In the spirit of the Web, let's collaborate #
Whether you believe that Mozilla was too early or too late to the mobile OS party, I think it's safe to say, given that Apple and Google also (probably not coincidentally) dominate the mobile browser market, mobile Web stands a better chance of thriving if these dominating forces are pushing it forward. The fact is that Google at least, is already very much doing this, being a driving force for the progressive app concept, and adding support for it in Chrome for Android. Apple on the other hand has been reluctant to get behind the technology at the heart of PWAs, though there are signs that their position might be shifting. The differing positions of Apple and Google comes as no surprise, when you consider their differing business models (one makes electronic devices, the other collects data), but as long as Apple resists implementing the features that define progressive Web apps, some developers will be reluctant to embrace the Web as a legitimate alternative to native mobile apps. I'm somewhat optimistic on this issue however, I think we can draw a parallel with an earlier phase of browser evolution. When Web designers really started to push the boundaries of what a website could look like, Internet Explorer was dragging its feet in terms of its rendering capabilities. One could argue that Microsoft was forced to play catch up when users started switching their browser to the likes of FireFox. This of course relied on Web designers and developers pushing the boundaries, not letting them be drawn by Microsoft.

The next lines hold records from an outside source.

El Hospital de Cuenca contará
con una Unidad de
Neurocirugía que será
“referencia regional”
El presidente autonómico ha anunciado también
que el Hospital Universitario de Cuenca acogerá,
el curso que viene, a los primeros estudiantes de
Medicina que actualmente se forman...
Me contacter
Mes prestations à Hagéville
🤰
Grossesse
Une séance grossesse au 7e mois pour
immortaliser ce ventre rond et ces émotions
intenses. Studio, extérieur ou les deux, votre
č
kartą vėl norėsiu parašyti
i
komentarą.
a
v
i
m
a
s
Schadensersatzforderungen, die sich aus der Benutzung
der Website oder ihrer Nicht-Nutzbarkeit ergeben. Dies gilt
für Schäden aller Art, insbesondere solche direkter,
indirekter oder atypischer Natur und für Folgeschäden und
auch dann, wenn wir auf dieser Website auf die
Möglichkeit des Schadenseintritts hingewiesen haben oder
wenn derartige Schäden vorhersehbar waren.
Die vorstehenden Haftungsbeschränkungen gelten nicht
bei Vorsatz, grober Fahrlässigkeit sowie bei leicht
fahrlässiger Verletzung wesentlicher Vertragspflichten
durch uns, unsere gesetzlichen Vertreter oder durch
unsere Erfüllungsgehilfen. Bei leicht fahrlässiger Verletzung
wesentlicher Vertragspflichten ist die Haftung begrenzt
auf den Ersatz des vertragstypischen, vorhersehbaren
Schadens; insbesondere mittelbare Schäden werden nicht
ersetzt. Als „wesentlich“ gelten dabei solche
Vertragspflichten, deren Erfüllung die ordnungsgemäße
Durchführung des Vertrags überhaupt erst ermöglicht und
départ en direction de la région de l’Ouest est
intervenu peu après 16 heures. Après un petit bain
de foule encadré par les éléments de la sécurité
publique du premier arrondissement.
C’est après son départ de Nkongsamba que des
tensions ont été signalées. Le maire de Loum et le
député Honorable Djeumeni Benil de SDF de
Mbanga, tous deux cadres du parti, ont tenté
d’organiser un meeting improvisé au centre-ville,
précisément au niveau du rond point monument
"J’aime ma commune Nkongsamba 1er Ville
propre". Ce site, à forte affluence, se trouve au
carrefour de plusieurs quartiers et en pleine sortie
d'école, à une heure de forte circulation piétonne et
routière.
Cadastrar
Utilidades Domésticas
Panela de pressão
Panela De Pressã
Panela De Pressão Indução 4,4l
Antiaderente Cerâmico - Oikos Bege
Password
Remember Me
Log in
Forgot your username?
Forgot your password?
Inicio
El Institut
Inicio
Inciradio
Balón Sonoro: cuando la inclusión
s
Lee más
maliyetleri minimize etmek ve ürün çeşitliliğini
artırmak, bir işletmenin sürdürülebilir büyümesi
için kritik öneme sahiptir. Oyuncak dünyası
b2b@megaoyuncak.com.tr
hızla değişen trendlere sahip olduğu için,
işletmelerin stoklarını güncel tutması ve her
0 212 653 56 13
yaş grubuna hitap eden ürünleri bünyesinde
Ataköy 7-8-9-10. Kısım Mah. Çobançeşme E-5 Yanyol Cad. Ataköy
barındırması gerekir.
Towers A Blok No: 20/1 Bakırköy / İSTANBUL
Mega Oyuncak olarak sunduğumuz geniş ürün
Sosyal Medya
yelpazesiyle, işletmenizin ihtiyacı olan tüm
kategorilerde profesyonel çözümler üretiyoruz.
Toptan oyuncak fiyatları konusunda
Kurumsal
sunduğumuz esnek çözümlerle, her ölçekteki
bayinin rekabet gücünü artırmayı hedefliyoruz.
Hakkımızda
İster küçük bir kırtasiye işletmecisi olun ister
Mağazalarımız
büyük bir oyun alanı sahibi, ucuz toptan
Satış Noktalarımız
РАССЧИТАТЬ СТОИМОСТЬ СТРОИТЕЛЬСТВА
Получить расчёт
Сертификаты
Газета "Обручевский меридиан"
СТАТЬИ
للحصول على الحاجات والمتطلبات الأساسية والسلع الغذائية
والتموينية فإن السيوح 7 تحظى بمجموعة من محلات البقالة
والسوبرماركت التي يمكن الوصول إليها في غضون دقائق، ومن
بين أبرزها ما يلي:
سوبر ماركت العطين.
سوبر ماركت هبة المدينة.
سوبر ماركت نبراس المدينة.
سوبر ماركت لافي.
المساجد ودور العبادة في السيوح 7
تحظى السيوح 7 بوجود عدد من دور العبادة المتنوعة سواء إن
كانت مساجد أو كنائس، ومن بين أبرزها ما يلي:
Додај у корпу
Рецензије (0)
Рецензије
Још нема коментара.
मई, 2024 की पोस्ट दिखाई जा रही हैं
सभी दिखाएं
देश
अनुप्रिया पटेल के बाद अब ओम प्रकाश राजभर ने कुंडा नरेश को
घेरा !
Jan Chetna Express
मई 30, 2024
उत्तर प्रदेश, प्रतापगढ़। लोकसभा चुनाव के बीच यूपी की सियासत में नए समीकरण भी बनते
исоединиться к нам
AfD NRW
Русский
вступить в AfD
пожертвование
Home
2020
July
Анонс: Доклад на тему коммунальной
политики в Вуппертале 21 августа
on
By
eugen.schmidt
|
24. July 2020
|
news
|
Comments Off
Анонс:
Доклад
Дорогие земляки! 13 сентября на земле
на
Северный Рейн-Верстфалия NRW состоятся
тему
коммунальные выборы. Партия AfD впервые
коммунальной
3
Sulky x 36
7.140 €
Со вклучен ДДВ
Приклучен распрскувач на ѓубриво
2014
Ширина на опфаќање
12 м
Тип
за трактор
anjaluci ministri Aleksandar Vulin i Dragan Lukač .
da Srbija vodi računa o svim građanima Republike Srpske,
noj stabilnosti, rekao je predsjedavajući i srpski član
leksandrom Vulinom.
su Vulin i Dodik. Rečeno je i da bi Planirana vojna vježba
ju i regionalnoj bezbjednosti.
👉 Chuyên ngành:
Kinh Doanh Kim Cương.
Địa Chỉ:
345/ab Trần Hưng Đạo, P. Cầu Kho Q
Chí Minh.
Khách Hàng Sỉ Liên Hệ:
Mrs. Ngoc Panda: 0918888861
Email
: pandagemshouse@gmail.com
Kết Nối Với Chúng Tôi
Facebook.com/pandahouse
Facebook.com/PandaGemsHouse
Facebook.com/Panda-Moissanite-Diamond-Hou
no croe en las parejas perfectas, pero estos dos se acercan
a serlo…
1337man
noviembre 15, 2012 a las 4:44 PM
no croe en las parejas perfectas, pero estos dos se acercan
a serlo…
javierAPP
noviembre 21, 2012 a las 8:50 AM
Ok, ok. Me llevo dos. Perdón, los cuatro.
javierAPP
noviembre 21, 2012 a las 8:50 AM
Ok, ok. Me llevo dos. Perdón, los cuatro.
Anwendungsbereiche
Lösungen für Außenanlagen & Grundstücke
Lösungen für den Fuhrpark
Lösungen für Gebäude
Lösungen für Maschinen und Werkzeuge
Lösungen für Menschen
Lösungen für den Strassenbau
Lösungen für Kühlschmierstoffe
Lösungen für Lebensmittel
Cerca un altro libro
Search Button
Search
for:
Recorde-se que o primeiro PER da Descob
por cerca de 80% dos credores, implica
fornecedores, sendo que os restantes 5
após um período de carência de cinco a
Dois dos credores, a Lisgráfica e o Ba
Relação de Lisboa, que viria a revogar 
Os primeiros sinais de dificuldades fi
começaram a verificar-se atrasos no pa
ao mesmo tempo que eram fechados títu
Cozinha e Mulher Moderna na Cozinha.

2017 has been a significant year in the story of how we interact with our mobile devices, how developers build the applications that make them useful, and ultimately how we interface with the internet. The release of a mobile Web app by Twitter gave credibility to the idea that we may be at the dawn of a new era of mobile app. For those of us excited by this idea though, the disbanding of the FireFox OS team reminded us that we had been here before, and gave us pause for thought. While we may not see a wholesale replacement of the app ecosystem, such as a Web based OS, any time soon; in my assessment, the Web will continue to evolve to meet our mobile needs, just as it did our desktop needs. That is to say that the Web on mobile devices will become more sophisticated, more integrated, and more utilised. Just as with the earlier Web evolutions, there remains a need for creation and adoption of cross browser standards, to keep the platform viable, and to avoid a situation where developers replace native app development with some sort of OS dependant Web development. At this time, one of the biggest question-marks on the future of mobile Web appears to be Apple's adoption of the emerging developments. I believe though that if the Web community keeps pushing the boundaries of the platform, then Apple will adopt the standards, rather than have Safari become the next Internet Explorer. We should make no mistake though, an open Web is something that we increasingly need to fight for; the push-back against the app store paradigm is just one of the battles.